MPs publish report on youth justice
14 March 2013
The Youth Justice System is currently failing children in care and care leavers and there should be more effort to prevent the unnecessary criminalisation of these vulnerable young people, the Justice Committee has concluded.
The Chair of the Committee, Sir Alan Beith MP, said:
“We were shocked by evidence we heard that vulnerable children across the UK are effectively being abandoned by children’s and social services.
“Public authorities have a duty to ensure looked after children are not at greater risk of being drawn into the criminal justice system than other children simply because they do not live in family homes. Poor behaviour which would be dealt with within the family should not be an express route into the criminal justice system for children who do not have the benefit of a normal family life.

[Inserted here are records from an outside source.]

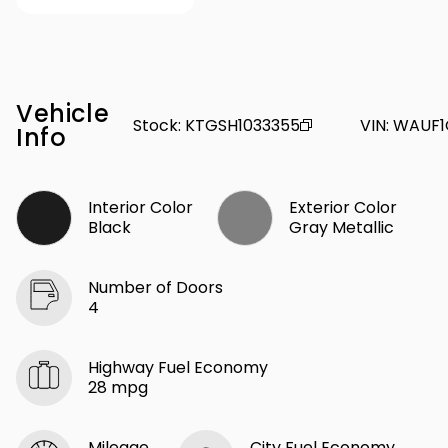
Vehicle
Stock
:
KTGSH1033355
VIN
:
WAUF1
Info
Interior Color
Exterior Color
Black
Gray Metallic
Number of Doors
4
Highway Fuel Economy
28 mpg
Mileage
City Fuel Economy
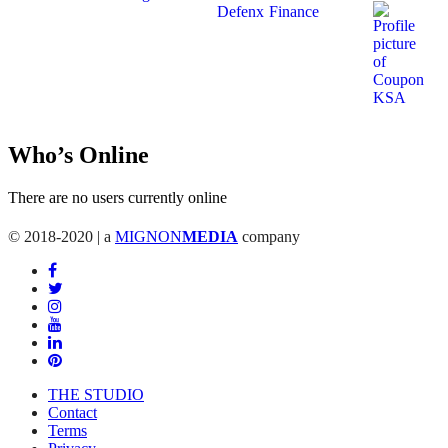
Who’s Online
There are no users currently online
© 2018-2020 | a
MIGNON
MEDIA
company
THE STUDIO
Contact
Terms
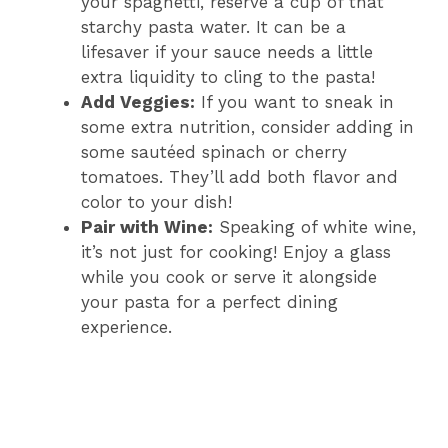
your spaghetti, reserve a cup of that
starchy pasta water. It can be a
lifesaver if your sauce needs a little
extra liquidity to cling to the pasta!
Add Veggies:
If you want to sneak in
some extra nutrition, consider adding in
some sautéed spinach or cherry
tomatoes. They’ll add both flavor and
color to your dish!
Pair with Wine:
Speaking of white wine,
it’s not just for cooking! Enjoy a glass
while you cook or serve it alongside
your pasta for a perfect dining
experience.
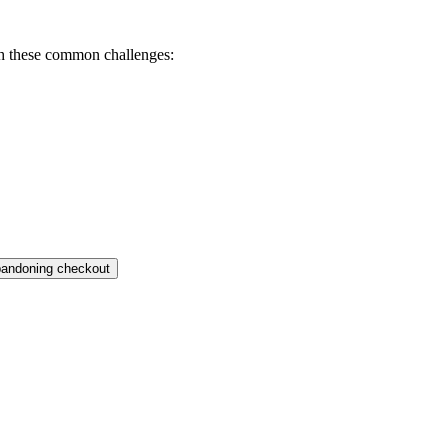
th these common challenges:
bandoning checkout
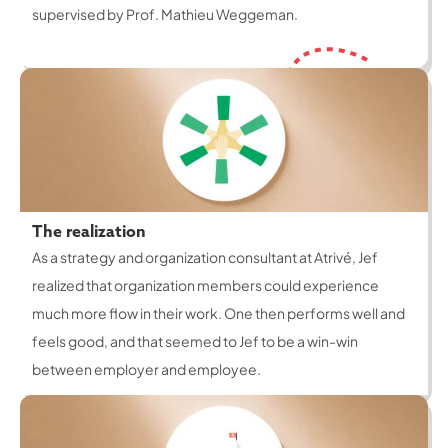
supervised by Prof. Mathieu Weggeman.
The realization
As a strategy and organization consultant at Atrivé, Jef
realized that organization members could experience
much more flow in their work. One then performs well and
feels good, and that seemed to Jef to be a win-win
between employer and employee.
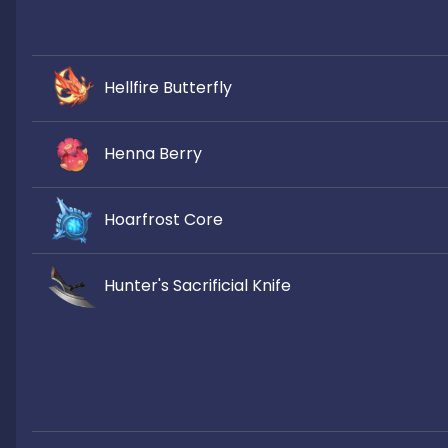
Hellfire Butterfly
Henna Berry
Hoarfrost Core
Hunter's Sacrificial Knife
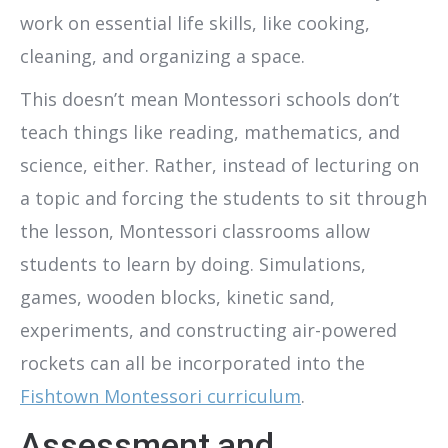
work on essential life skills, like cooking,
cleaning, and organizing a space.
This doesn’t mean Montessori schools don’t
teach things like reading, mathematics, and
science, either. Rather, instead of lecturing on
a topic and forcing the students to sit through
the lesson, Montessori classrooms allow
students to learn by doing. Simulations,
games, wooden blocks, kinetic sand,
experiments, and constructing air-powered
rockets can all be incorporated into the
Fishtown Montessori curriculum
.
Assessment and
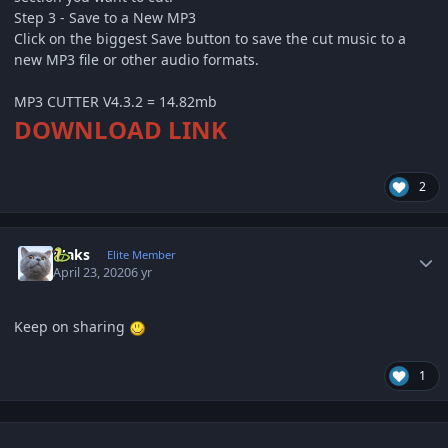
Step 3 - Save to a New MP3
Click on the biggest Save button to save the cut music to a
new MP3 file or other audio formats.
MP3 CUTTER V4.3.2 = 14.82mb
DOWNLOAD LINK
2
Author stats
Maks
Elite Member
April 23, 2020
6 yr
Keep on sharing
1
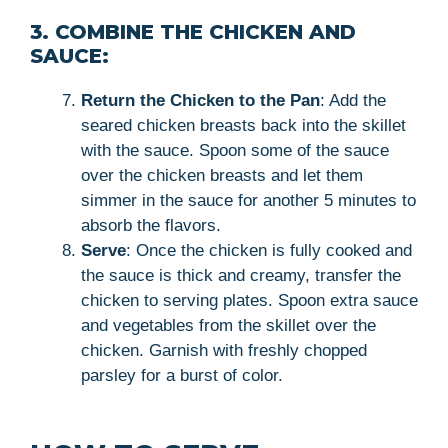
3. COMBINE THE CHICKEN AND
SAUCE:
Return the Chicken to the Pan
: Add the
seared chicken breasts back into the skillet
with the sauce. Spoon some of the sauce
over the chicken breasts and let them
simmer in the sauce for another 5 minutes to
absorb the flavors.
Serve
: Once the chicken is fully cooked and
the sauce is thick and creamy, transfer the
chicken to serving plates. Spoon extra sauce
and vegetables from the skillet over the
chicken. Garnish with freshly chopped
parsley for a burst of color.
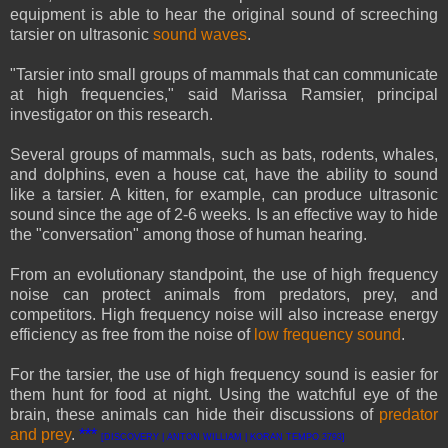
equipment is able to hear the original sound of screeching
tarsier on ultrasonic
sound waves
.
"Tarsier into small groups of mammals that can communicate
at high frequencies," said Marissa Ramsier, principal
investigator on this research.
Several groups of mammals, such as bats, rodents, whales,
and dolphins, even a house cat, have the ability to sound
like a tarsier. A kitten, for example, can produce ultrasonic
sound since the age of 2-6 weeks. Is an effective way to hide
the "conversation" among those of human hearing.
From an evolutionary standpoint, the use of high frequency
noise can protect animals from predators, prey, and
competitors. High frequency noise will also increase energy
efficiency as free from the noise of
low frequency sound
.
For the tarsier, the use of high frequency sound is easier for
them hunt for food at night. Using the watchful eye of the
brain, these animals can hide their discussions of
predator
and prey
.
***
[DISCOVERY | ANTON WILLIAM | KORAN TEMPO 3793]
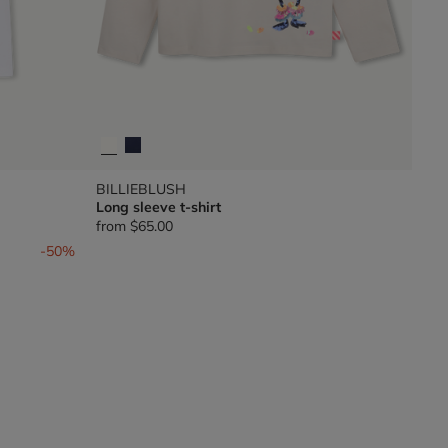
BILLIEBLUSH
Long sleeve t-shirt
from
$65.00
-50%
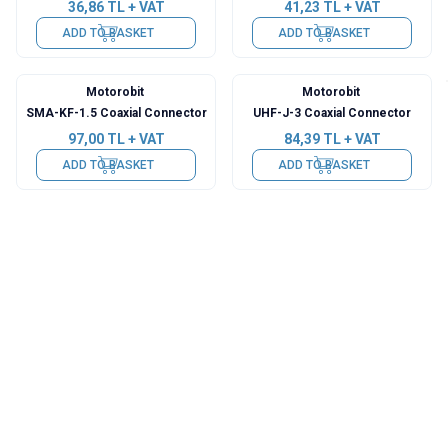
36,86
TL + VAT
41,23
TL + VAT
ADD TO BASKET
ADD TO BASKET
Motorobit
Motorobit
SMA-KF-1.5 Coaxial Connector
UHF-J-3 Coaxial Connector
97,00
TL + VAT
84,39
TL + VAT
ADD TO BASKET
ADD TO BASKET
Motorobit
Motorobit
RP-SMA-KK Coaxial Connector
SMA-JJW Coaxial Connector
29,59
TL + VAT
60,63
TL + VAT
ADD TO BASKET
ADD TO BASKET
Motorobit
Motorobit
SMA-KKY Coaxial Connector
SMA-KKK Coaxial Connector
62,57
TL + VAT
73,72
TL + VAT
ADD TO BASKET
ADD TO BASKET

“We heard one example of the police being called to a children’s home to investigate a broken cup. The relevant authorities must also continue to provide support to looked after children and care leavers when they are in, and when they leave, custody.”
The Committee welcomes the substantial decrease since 2006/07 in the number of young people entering the criminal justice system for the first time but is concerned that looked after children have not benefited from this shift to the same extent as other children.
Recommendations
The Committee recommends:
- That local authorities, children’s homes and prosecutors have appropriate strategies in place to prevent looked after children from being criminalised for trivial incidents which would never come to police attention if they took place in family homes, including more widespread use of restorative justice.
- More and better co-ordinated support for looked after children and care leavers in custody, including extending the commitment to fund social workers in young offenders institutions.
The Youth Justice Board has done excellent work to halve the youth custodial population over the past decade but continues to spend £246 million a year detaining a small fraction of young offenders, the inquiry found.
The Chair of the Committee, Sir Alan Beith MP, said:
“Youth custody should only be used in cases of genuine last resort.
“Only a tiny proportion of young offenders given a court disposal last year were sentenced to custody, but two-thirds of the Youth Justice Board’s budget was spent on youth detention.
“More of this money needs to be spent on early intervention with young children at risk of offending, on restorative justice approaches and on intensive alternatives to custody with higher risk offenders, such as multi-systemic therapy and Intensive Fostering. 73% of young offenders sentenced to custody go on to reoffend.
“We are pleased that the Government is considering ways of building on the success of the Board and local partnerships and have made some recommendations which we think would help to cement these gains.”
These recommendations include:
- A statutory threshold to enshrine in legislation the principle that only the most serious and prolific young offenders should be placed in custody;
- Devolving the custody budget to enable local authorities to invest in effective alternatives to custody; and
- More action to reduce the number of young people who breach the terms of their community sentences and the number of young black men in custody.
The Committee endorses the Secretary of State’s aim of improving the basic literacy of offenders, as outlined in the Transforming Youth Custody consultation paper issued in February, but it is not convinced that it is most useful to focus resources on the secure estate, given that the average length of stay is currently 79 days. The greater focus, it argues, should be on improving transition between custody and the community, and on improving provision in the community and incentivising schools and colleges to take back difficult students.
The binary re-offending rate has remained stubbornly around 33-35% over the past decade. The Committee makes a number of further recommendations in its wide-ranging report but asks the Government to focus in particular on the need for better data about which interventions work best to prevent offending and re-offending; and for providing suitable accommodation for young offenders on release from custody, without which it will be impossible to make significant reductions to the re-offending rate.